**Task material:**

·····

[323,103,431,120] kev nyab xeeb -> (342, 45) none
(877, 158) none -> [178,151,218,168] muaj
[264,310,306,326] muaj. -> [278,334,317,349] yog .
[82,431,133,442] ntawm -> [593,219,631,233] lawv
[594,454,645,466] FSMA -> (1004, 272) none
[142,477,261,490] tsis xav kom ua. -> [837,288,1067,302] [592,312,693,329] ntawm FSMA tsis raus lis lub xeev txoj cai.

·····

**About this task:**
Each line from the one containing "[264,310,306,326] muaj. ->" to the end of the entries above should be copied exactly, and no other line.

**Exercise response:**
[264,310,306,326] muaj. -> [278,334,317,349] yog .
[82,431,133,442] ntawm -> [593,219,631,233] lawv
[594,454,645,466] FSMA -> (1004, 272) none
[142,477,261,490] tsis xav kom ua. -> [837,288,1067,302] [592,312,693,329] ntawm FSMA tsis raus lis lub xeev txoj cai.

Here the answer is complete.